Homens e mulheres não são ensinados sobre limites e respeito nas relações, e principalmente sobre o consentimento. Sobre a importância de valorizar as vontades e opiniões das mulheres. Um homem já deve ser respeitado por definição, uma mulher tem que “se dar ao respeito”. Um respeito que se traduz numa meta inalcançável, que aos olhos de muitos é facilmente violada e que em nossa cultura punitivista nos faz perder o direito a qualquer nível de dignidade. Enquanto aos homens é permitido agir livremente, a nós são cobradas diversas atitudes para se prevenir do estupro, como se fosse nossa a culpa dele ocorrer. A prevenção do estupro deve ser cobrada do estuprador, não da vítima.
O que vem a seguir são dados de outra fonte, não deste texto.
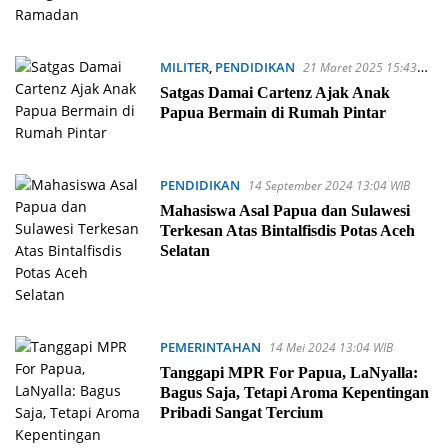
MILITER
,
PENDIDIKAN
21 Maret 2025 15:43
WIB
Satgas Damai Cartenz Ajak Anak
Papua Bermain di Rumah Pintar
PENDIDIKAN
14 September 2024 13:04 WIB
Mahasiswa Asal Papua dan Sulawesi
Terkesan Atas Bintalfisdis Potas Aceh
Selatan
PEMERINTAHAN
14 Mei 2024 13:04 WIB
Tanggapi MPR For Papua, LaNyalla:
Bagus Saja, Tetapi Aroma Kepentingan
Pribadi Sangat Tercium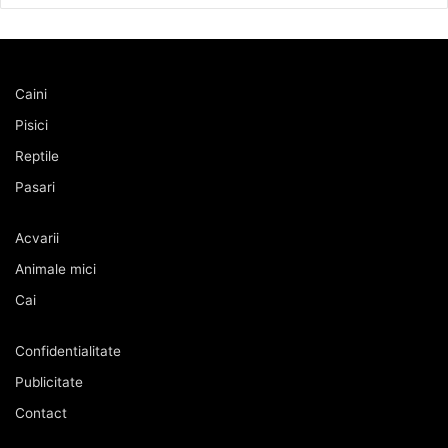
Caini
Pisici
Reptile
Pasari
Acvarii
Animale mici
Cai
Confidentialitate
Publicitate
Contact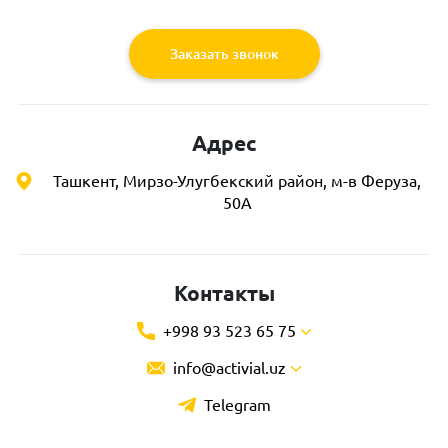
Заказать звонок
Адрес
Ташкент, Мирзо-Улугбекский район, м-в Феруза,
50А
Контакты
+998 93 523 65 75
info@activial.uz
Telegram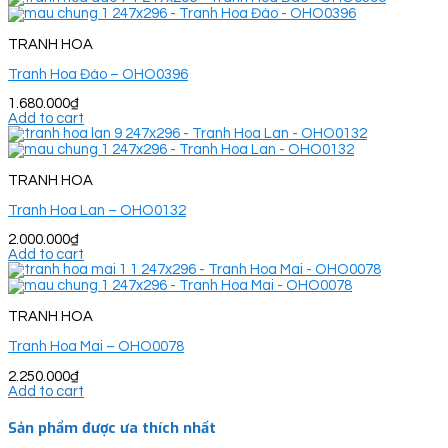
TRANH HOA
Tranh Hoa Đào – OHO0396
1.680.000
₫
Add to cart
TRANH HOA
Tranh Hoa Lan – OHO0132
2.000.000
₫
Add to cart
TRANH HOA
Tranh Hoa Mai – OHO0078
2.250.000
₫
Add to cart
Sản phẩm được ưa thích nhất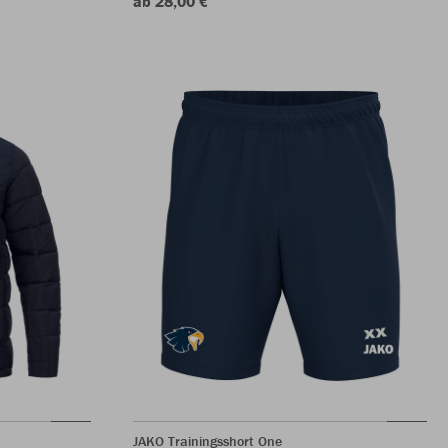
ab 28,00 €
JAKO Trainingsshort One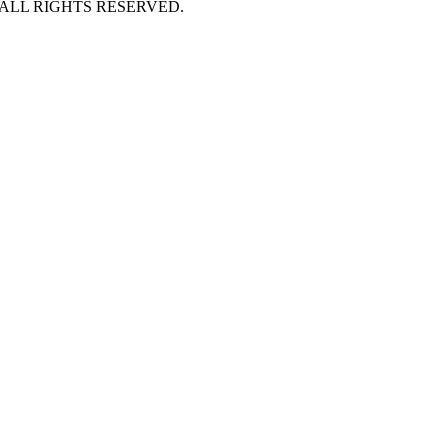
 ALL RIGHTS RESERVED.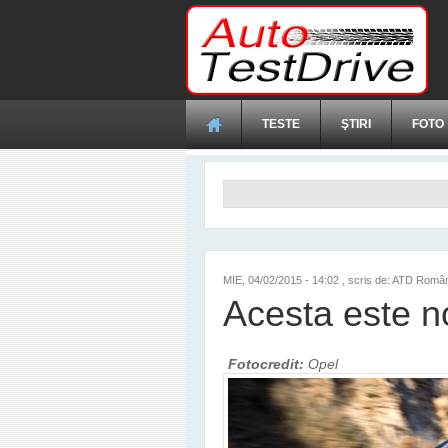
Mergi la conţinutul principal
TESTE
ŞTIRI
FOTO
Formular de căutare
MIE, 04/02/2015 - 14:02
, scris de: ATD Româ
Acesta este 
Fotocredit:
Opel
Mas como mudar esse cenário? Além da punição penal, da educação igualitária de meninos e meninas, da criação e manutenção de leis e políticas públicas que estejam comprometidas com a igualdade de gênero e os direitos das mulheres, da ampliação do debate sobre sexualidade, precisamos também falar sobre o tal empoderamento.

Quando nos deparamos com uma situação de violência muitas vezes nos calamos, por quê? Porque nos fizeram acreditar que não temos direitos, que apenas nos resta a culpa, que aquela mulher mereceu por alguma razão. Se o tal homem que jurou nos proteger é violento somos levadas a acreditar que foi algo de errado que fizemos, que tem algo de errado na nossa percepção dos fatos. Porque, entre muitas coisas, acreditamos que não somos capazes sozinhas de discernir sobre o quê e quando queremos, de nos proteger, de termos força, e fazer qualquer outra coisa que seja sem precisar de um homem por perto.
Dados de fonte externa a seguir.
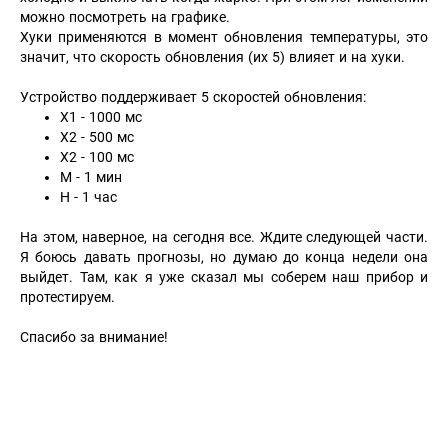
можно посмотреть на графике.
Хуки применяются в момент обновления температуры, это
значит, что скорость обновления (их 5) влияет и на хуки.
Устройство поддерживает 5 скоростей обновления:
X1 - 1000 мс
X2 - 500 мс
X2 - 100 мс
M - 1 мин
H - 1 час
На этом, наверное, на сегодня все. Ждите следующей части.
Я боюсь давать прогнозы, но думаю до конца недели она
выйдет. Там, как я уже сказал мы соберем наш прибор и
протестируем.
Спасибо за внимание!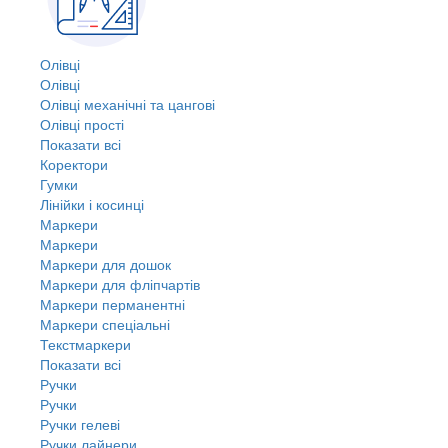
Олівці
Олівці
Олівці механічні та цангові
Олівці прості
Показати всі
Коректори
Гумки
Лінійки і косинці
Маркери
Маркери
Маркери для дошок
Маркери для фліпчартів
Маркери перманентні
Маркери спеціальні
Текстмаркери
Показати всі
Ручки
Ручки
Ручки гелеві
Ручки лайнери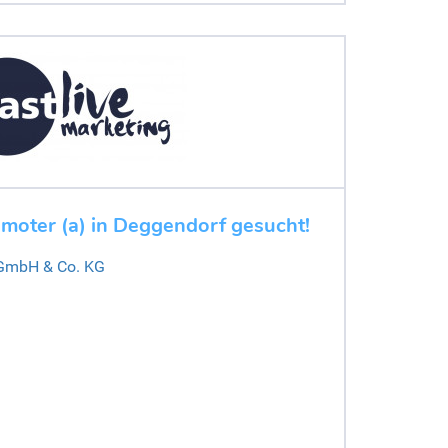
moter (a) in Deggendorf gesucht!
 GmbH & Co. KG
Já vi muita mulher forte encolher perto de homens fracos, já vi muita mulher capaz encolher perto de homens arrogantes e inúteis, já vi muita mulher bem resolvida entrar em paranóia por homens com problemas de autoestima. Porque somos ensinadas que não somos capazes o suficiente. Temo muito pela repercussão de casos como dessa adolescente no Rio de Janeiro, porque isso nos fazer sentir ainda menores, muito pequenas e frágeis frente a violência que nos assola.

Mas, posso dizer com segurança que essa masculinidade padrão tem alicerces muito frágeis, e que é preciso derrubá-la. E como encontrar essas fraquezas? Como encontrar nossas forças? Bem esse é um trabalho pra se fazer consigo mesma mas também em grupo.
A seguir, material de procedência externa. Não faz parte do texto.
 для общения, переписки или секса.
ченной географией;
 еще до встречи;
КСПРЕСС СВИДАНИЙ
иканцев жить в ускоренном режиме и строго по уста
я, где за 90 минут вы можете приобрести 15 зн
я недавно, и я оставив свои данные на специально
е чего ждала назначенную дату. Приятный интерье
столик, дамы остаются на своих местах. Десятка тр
Busque sempre ter por perto mulheres em quem vocês confiem, mulheres que não duvidem da sua força ou capacidade, mulheres que possam te estender a mão quando necessário e também te alertar se for o caso. Mulheres que partilhem das mesmas fragilidades que você, e também mulheres em que você possa se inspirar e se desenvolver. Olhe em volta, se aproximem, conversem.

Dizem que toda mulher tem uma história de horror para contar (de si ou de outra próxima). Eu digo toda mulher tem também uma história de superação, de conquista e de coragem. São essas histórias que precisamos ouvir e lembrar.